Passeggiata da Rivoli a Rivalta sui luoghi del cantiere della tratta nazionale Avigliana- Orbassano
Domenica scorsa 19 aprile molte persone hanno partecipato alla passeggiata informativa sulle aree dei futuri cantieri Tav tra Rivoli e Rivalta. Diverse sono state le tappe di sosta per meglio comprendere il tracciato della linea, tra campi, prati, case, anche storiche, che verranno compromesse o demolite definitivamente.
Come si dice “in situazione” si è potuto immaginare la devastazione programmata. “Da qui partirebbe lo scavo del tunnel TAV sotto la collina morenica”. Così recita il cartello, di fianco al rio Garosso, per indicare il punto di partenza dello scavo sotto la collina morenica, a monte, e quello della galleria artificiale a valle. Interi campi agricoli e prati che verranno devastati e compromessi definitivamente “Da qui alla strada provinciale Area di stoccaggio detriti cantiere TAV 60.000 mq”, “Prevista Area di cantiere TAV di 97.500 mq”, sono gli altri cartelli che danno l’idea della vastità della devastazione.

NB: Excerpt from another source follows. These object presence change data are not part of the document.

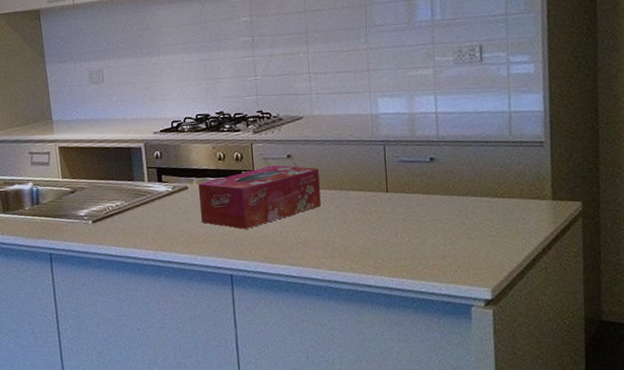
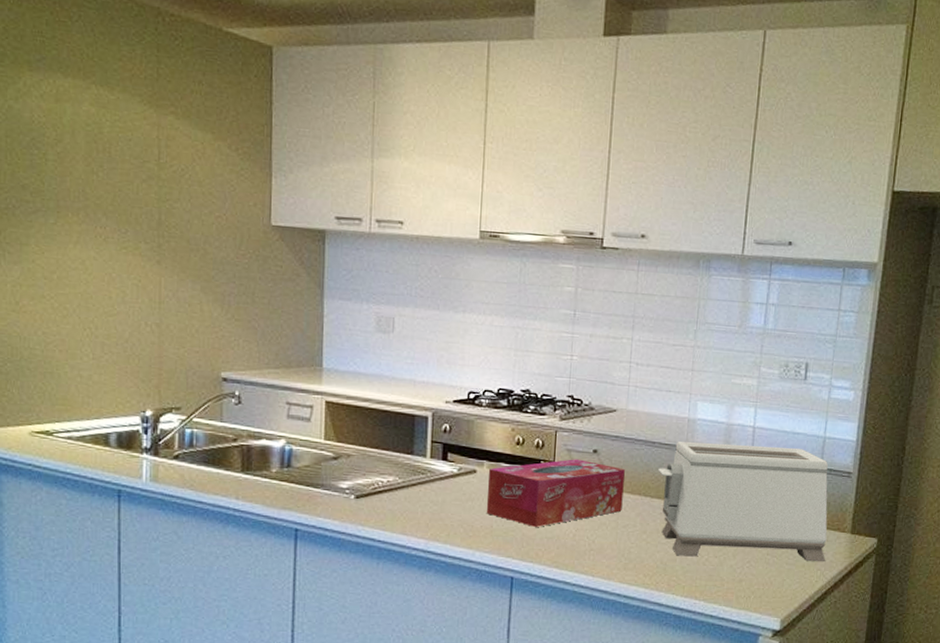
toaster: none [349,126,530,240] -> present [658,441,828,563]

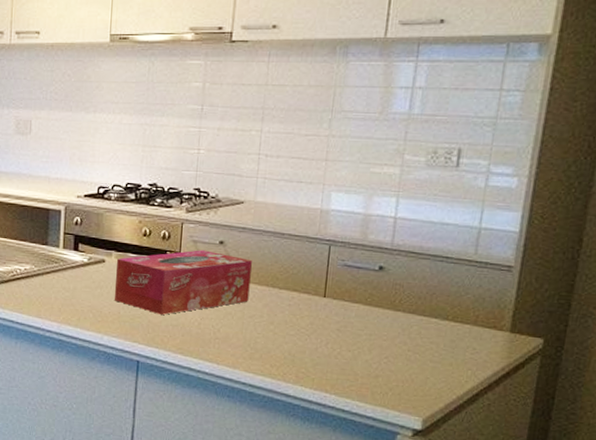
toaster: present [658,441,828,563] -> none [287,232,483,362]

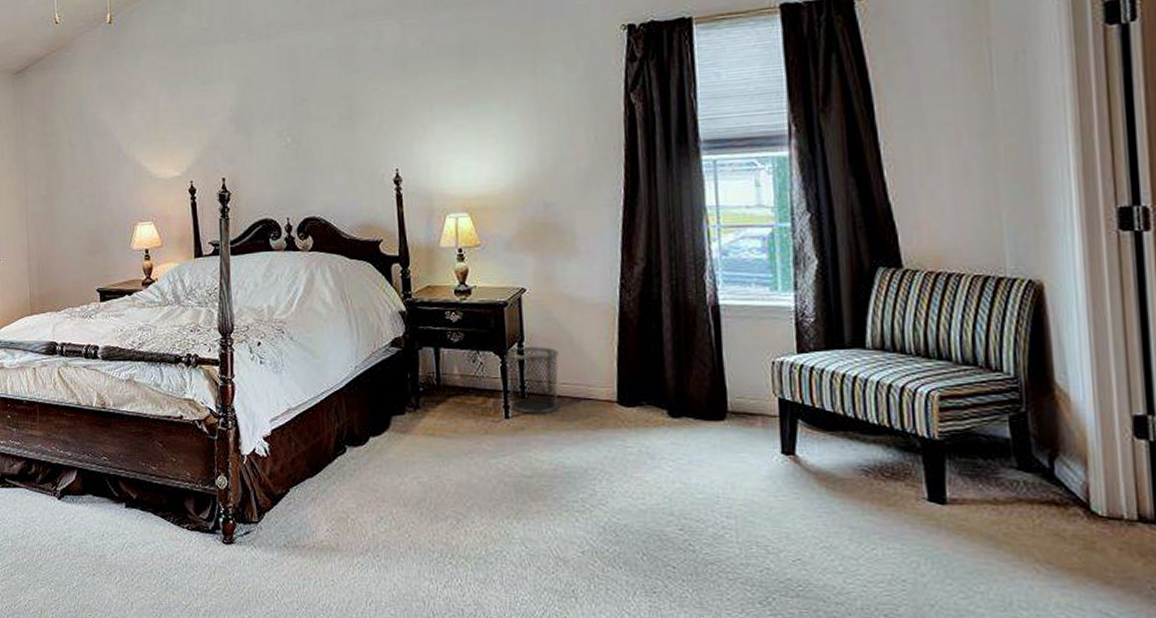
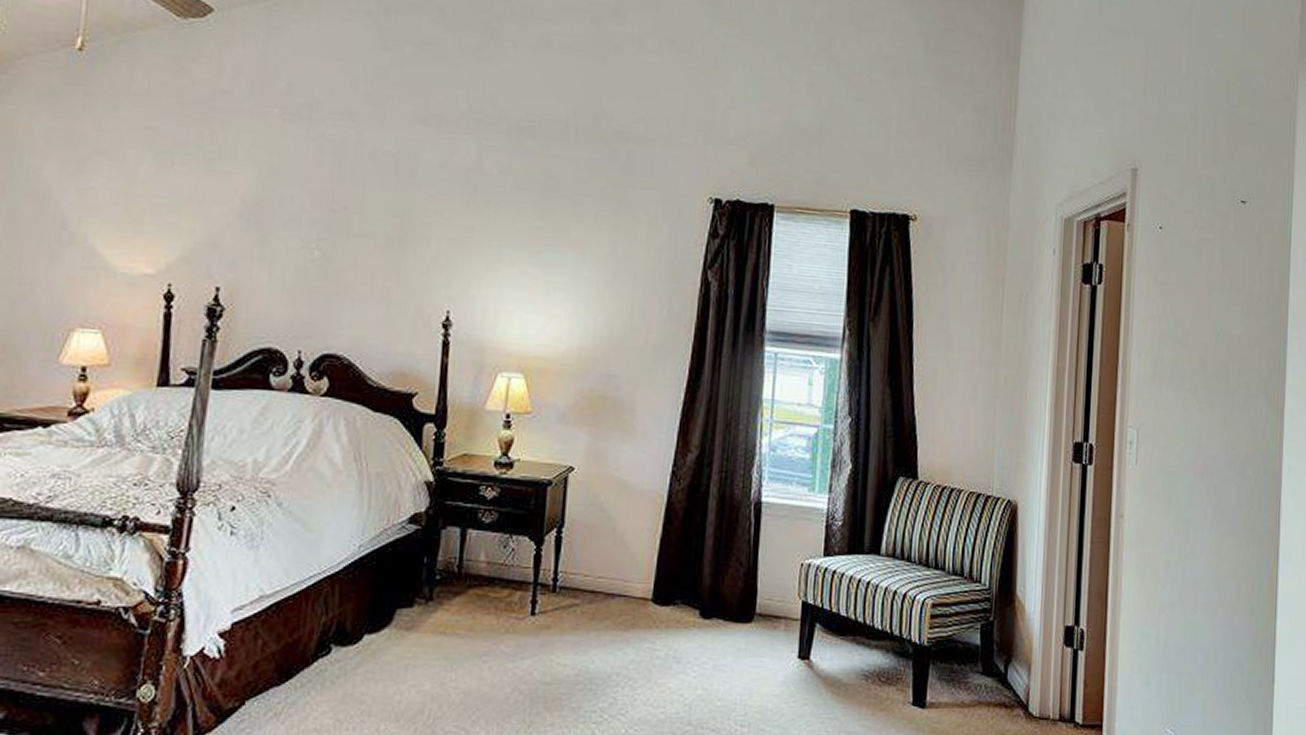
waste bin: present [504,347,559,414] -> none [538,533,599,611]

Sullo sfondo l’ospedale di Rivoli e non ci si può non chiedere con quali ripercussioni sulla viabilità e sull’impatto sulla salute potrebbero esserci se quest’opera venisse approvata e se aprissero i cantieri? Almeno una decina d’anni di lavori h24, 7 giorni su 7. Si prevedono (da progetto RFI) circa 400 camion al giorno (uno ogni 3 minuti o poco più) per spostare materiali e detriti proveniente dal lavoro delle Talpe, con una grave compromissione della viabilità. Tonnellate di materiali che dovranno decantare per circa un mese nelle aree predisposte con tutte le variabili di volatilà nell’aria per il vento, ad esempio, presente spesso nelle nostre zone.
Per non parlare dell’acqua necessaria a far funzionare i cantieri (moltissima) a fronte delle incognite sulle ripercussioni che gli scavi dentro la collina avranno sulle falde acquifere presenti, che attualmente garantiscono l’approvvigionamento idrico di diversi pozzi. SMAT ha già dichiarato che dovrà smantellare 7 pozzi idrici per ricollocarli in aree fuori dal tracciato (operazione che durerà alcuni anni e costerà circa 52 milioni di euro, aggiuntivi).
Insomma, una devastazione necessaria? La linea attuale (storica ed esistente) può triplicare i passaggi dei treni attuali e la differenza in termini di tempi di percorrenza sarà di 73 (ridicoli) secondi tra linea attuale e nuova tratta. Come al solito la motivazione sulla necessità di questa grande opera imposta si trova ufficialmente in fantasiosi aumenti di traffici di merci e passeggeri da far girar la testa. In realtà il motivo è il profitto, come sempre, a danno dei territori e delle popolazioni.
La passeggiata si è conclusa con un’improvvisata “assemblea” in cui i partecipanti hanno posto molte domande ed espresso molte preoccupazioni, chiedendo di continuare ad essere informati “perché qui noi ci viviamo e vogliamo immaginare di avere un futuro”, proponendo azioni di pressione e di lotta con il coinvolgimento diretto dei cittadini.
“La preoccupazione” sembra essere l’unico sentimento dei sindaci di Rivoli e Rivalta con un atteggiamento ormai fatalista e rassegnato, probabilmente il solo che sentono di esprimere in un partito spaccato tra i favorevoli e i contrari all’opera. Noi come comitati No Tav di rivoli e Rivalta stiamo facendo una cosa molto semplice (e scontata in una democrazia vera): informare la cittadinanza di cosa sta capitando, di quali sono i progetti che intendono imporci. Continueremo su questa strada perché se la cittadinanza è informata l’atteggiamento dei sindaci che “non prendono posizione” si rivelerà per quella che è: un atteggiamento al servizio delle lobby affaristiche e di potere contro i diritti delle popolazioni a vivere e a decidere il loro destino.
I prossimi appuntamenti sono: giovedì 23 aprile Salone Parrocchiale di Villarbasse organizzato da “Villarbasse in Cammino” e lunedì 27 aprile al Centro d’Incontro “Neirotti Piol” in via Piave a Rivoli per il secondo incontro promosso dall’Amministrazione comunale.